** Extract to read follows **
Effect of water on the nanostructure

Water in glycols plays an important role in the formation of the hierarchical structures, and by controlling the volume ratio of EG to water, one can vary the morphology of the ZnO particles. We find the following three effects of EG in the above-referenced studies (see table 1):

• EG restricts the growth of ZnO microcrystals, probably via the capping effect.

• EG promotes the self-assembly of small crystallites into round particles. At small EG/W ratios the aggregates separate into individual crystallites.

• High water content in EG results in hollow spheres, and the cavity size increases with decreasing EG/W ratio.
** End of Extract to read **
** Dataset content follows **
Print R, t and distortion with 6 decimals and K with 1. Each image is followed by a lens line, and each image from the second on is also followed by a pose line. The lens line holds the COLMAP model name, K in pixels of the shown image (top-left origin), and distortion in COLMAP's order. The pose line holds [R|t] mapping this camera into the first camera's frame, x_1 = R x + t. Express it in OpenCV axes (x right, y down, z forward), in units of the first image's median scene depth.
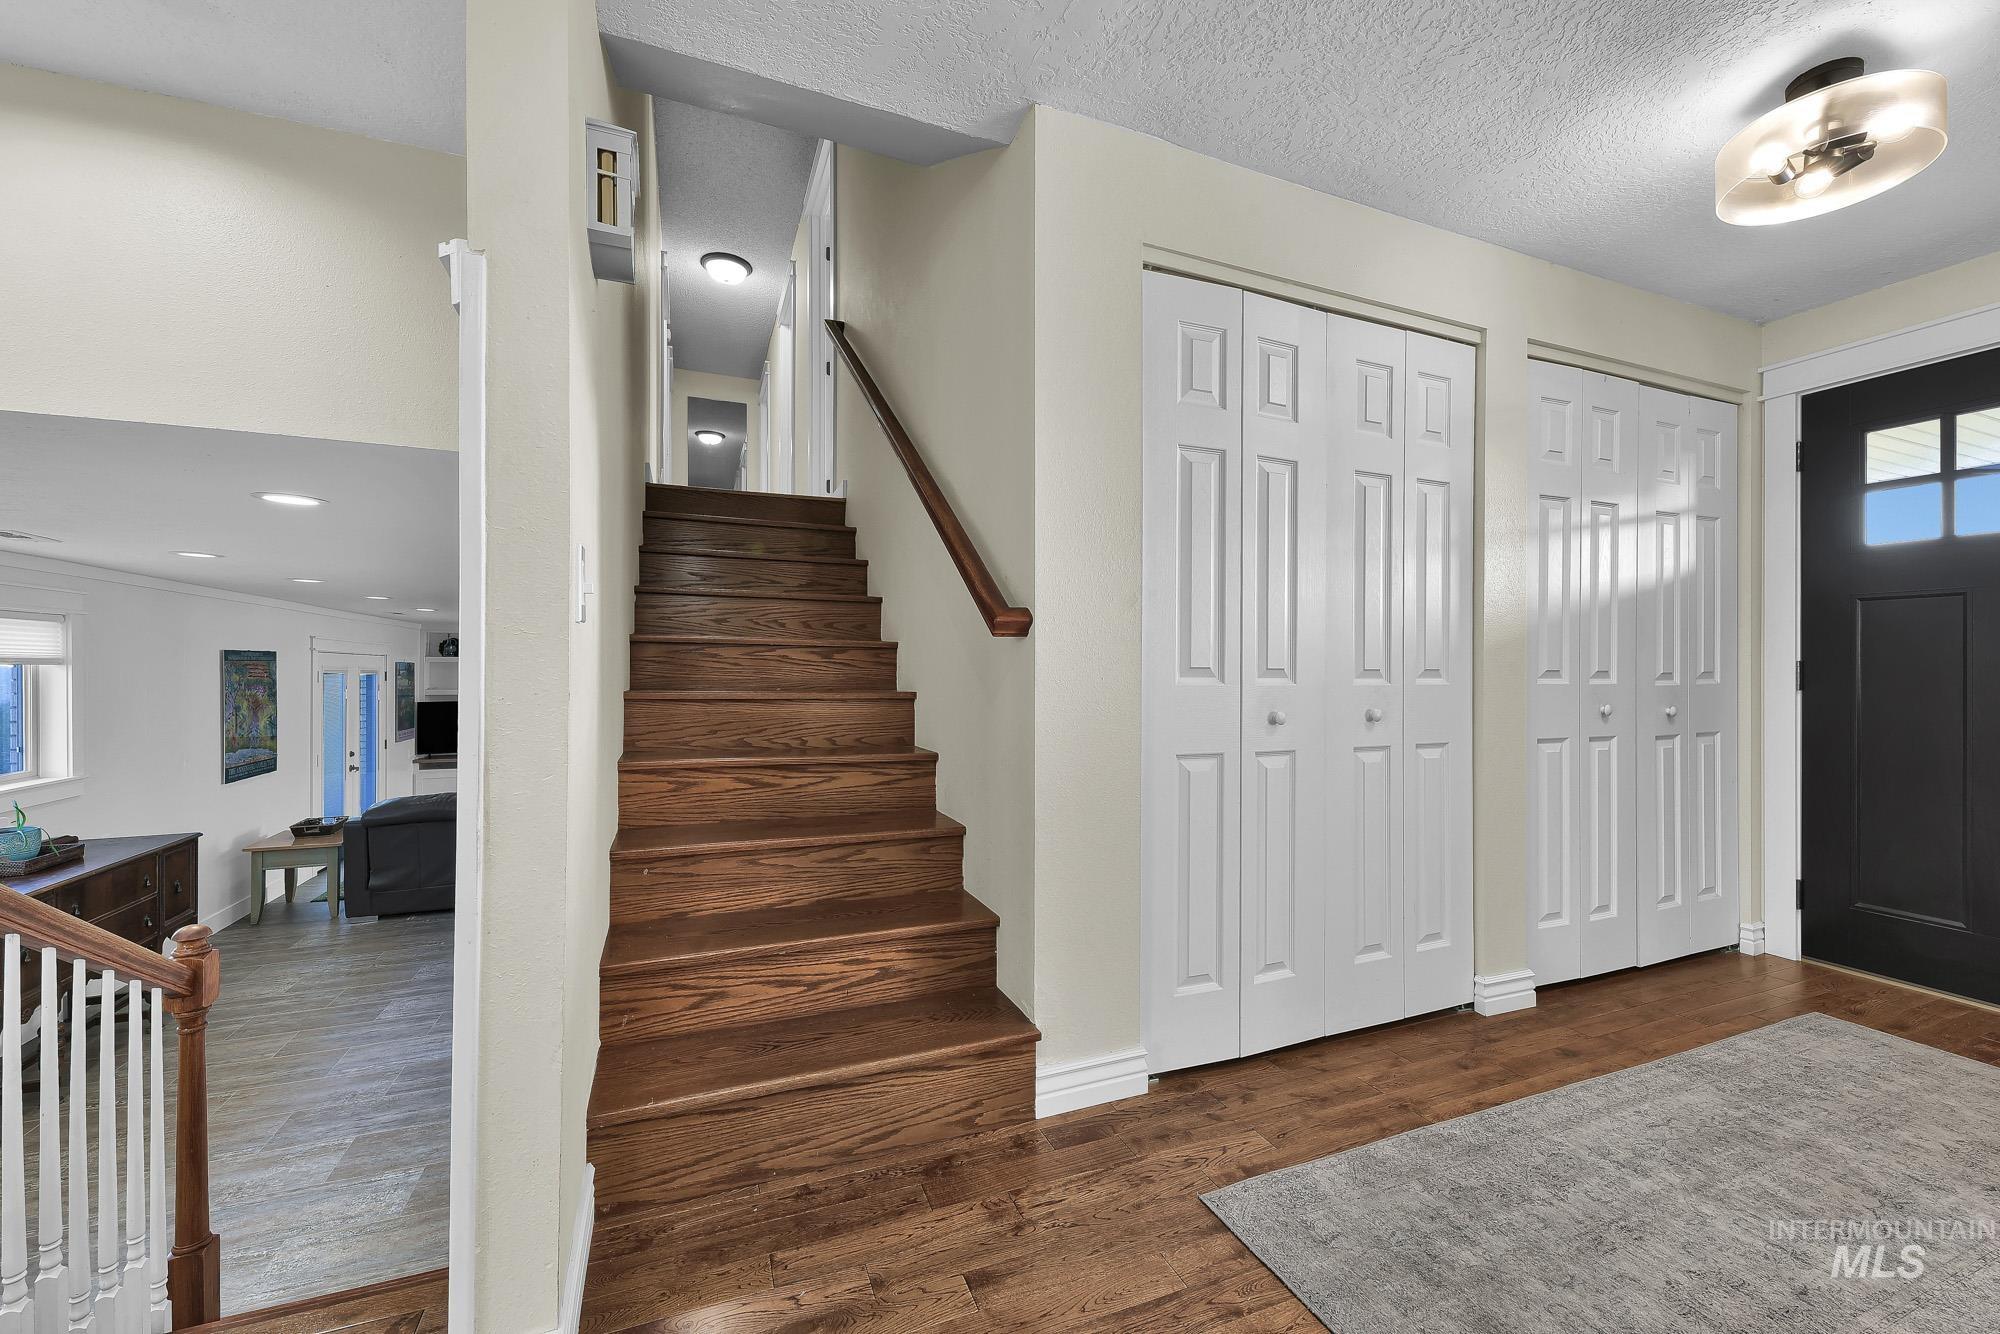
lens RADIAL K [[766.9, 0, 997.9], [0, 766.9, 666.4], [0, 0, 1]] dist [0.000504, 0.000074]
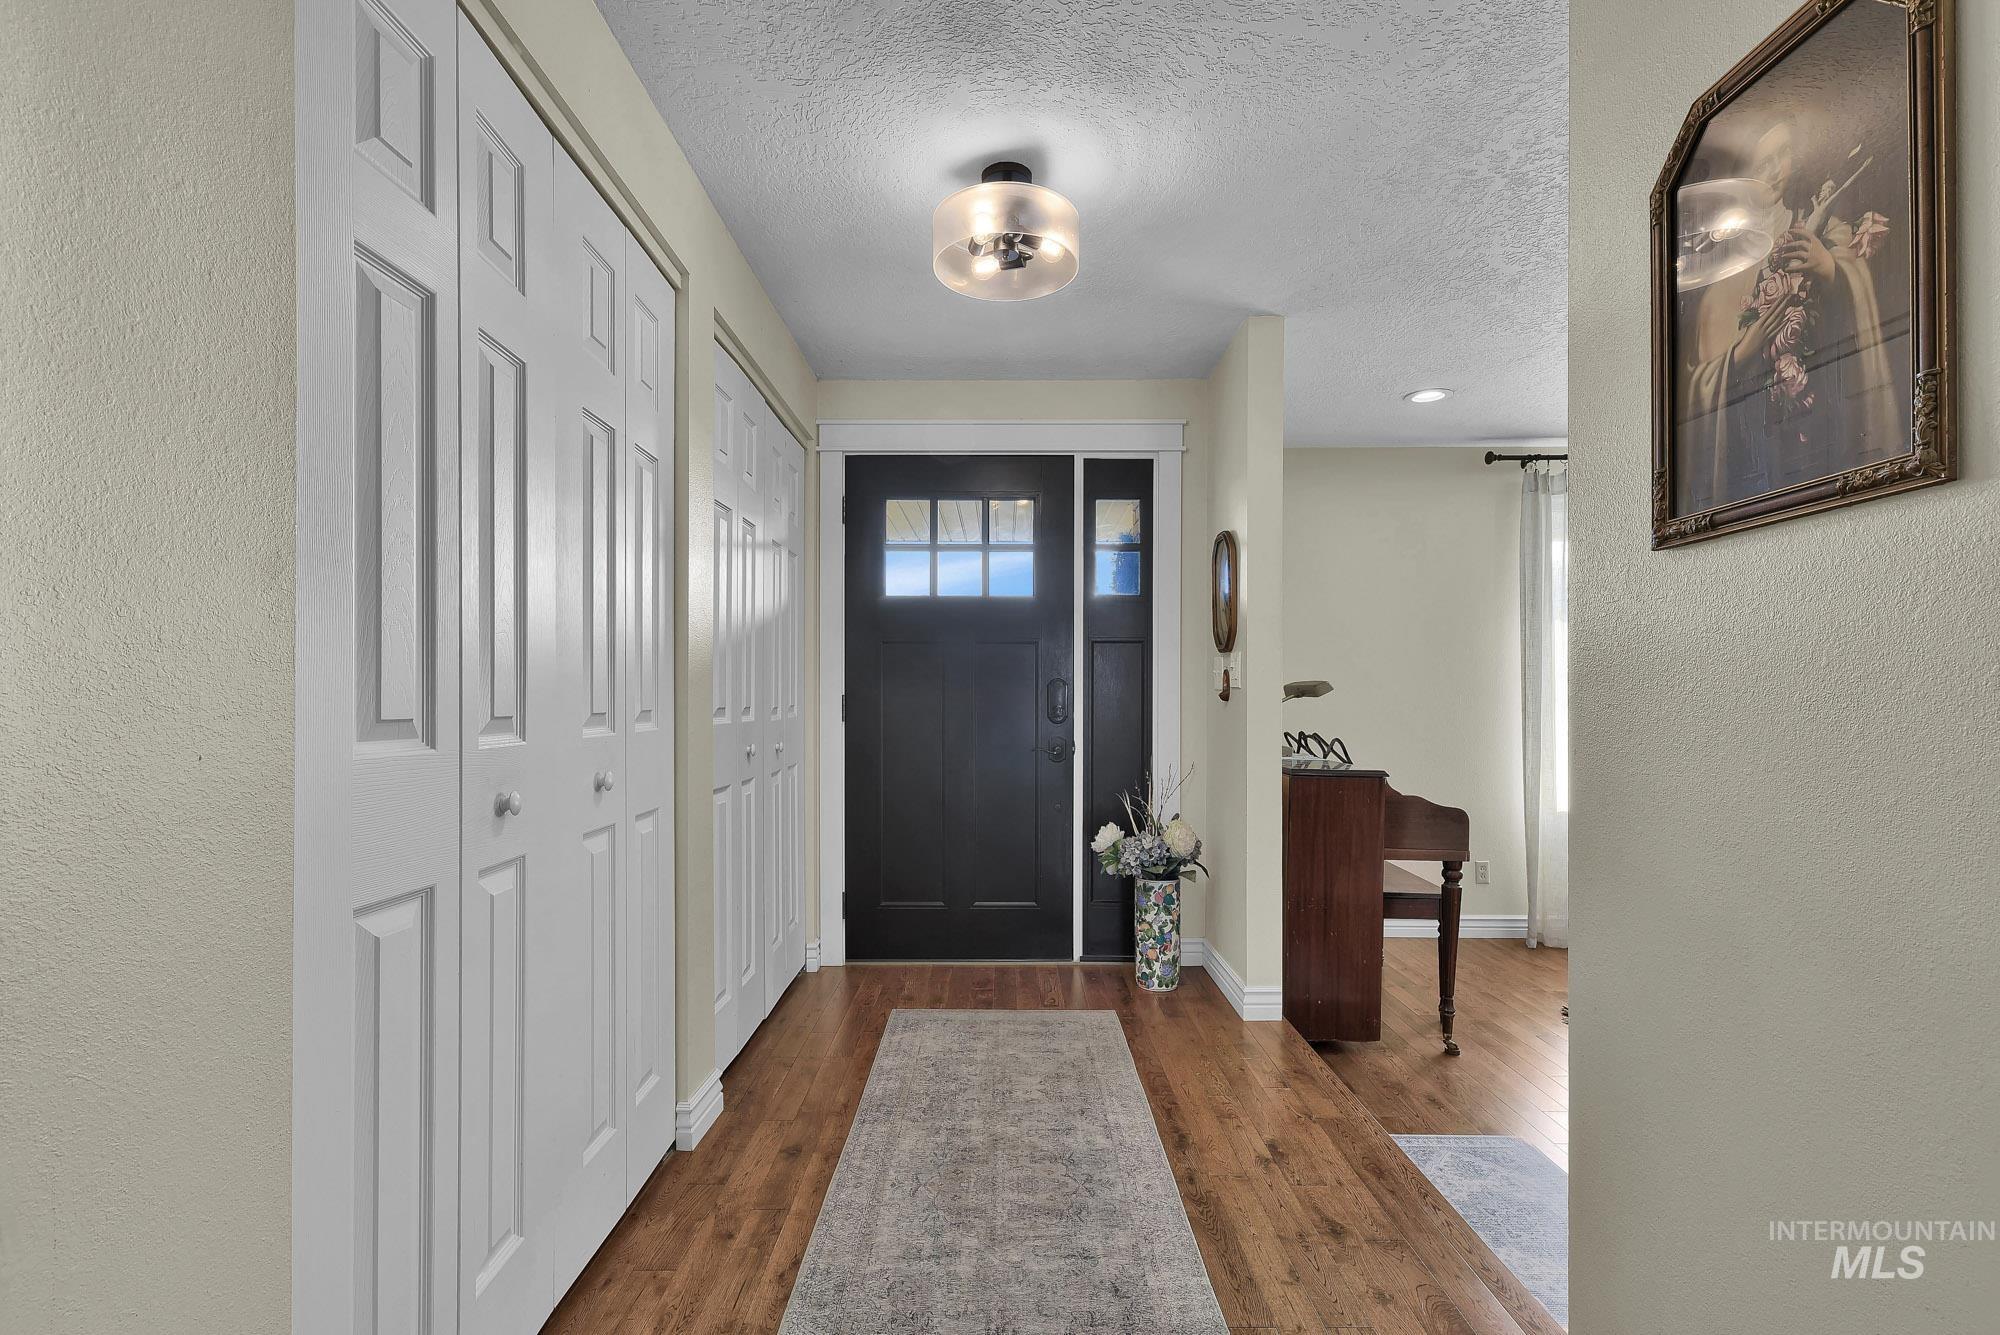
** End of Dataset content **
What you have to do -> Continue the passage on how water affects ZnO nanostructure from the point where it stops.

The answer ->
Figure 4 shows SEM photographs of ZnO particles grown at different EG/W ratios by Ghoshal et al [33]. Microrods with diameters of 4−12 μm and lengths of 10−20 μm were precipitated at EG/W=0.2. With increasing EG content, the growth rate along the c-axis decreased and hexagonal plates were formed due to the capping effect. Hexagonal plates with a diameter of about 5−12 μm and a thickness of about 2−4 μm were obtained at EG/W=0.5, and doughnut-shaped particles were formed at EG/W>1. As the EG/W ratio increased, the sizes of the constituent plates and of the hole in ZnO doughnuts decreased, and at EG/W=5, almost spherical particles with a small hole were obtained.

Table 2 shows the effect of the EG/W ratio on the morphology of ZnO in our experiments [38]. At EG/W<1, the precipitates were hexagonal and contained an unknown phase. Spherical particles precipitated at EG/W=7 or EG/W=19. As the EG/W ratio increased, the lengths of the crystalline domains along both the a- and c-axes decreased, as deduced by XRD, whereas the length ratio for the a- and c-axes did not change much. No precipitation occurred at EG/W=49.

EG/W ratios, phases and shapes, as well as crystallite sizes along the a- and c-directions estimated from the 100 and 002 XRD reflections, respectively [38].

EG/W	Phase	Shape	Coherent length
			(a-axis/c-axis) (nm)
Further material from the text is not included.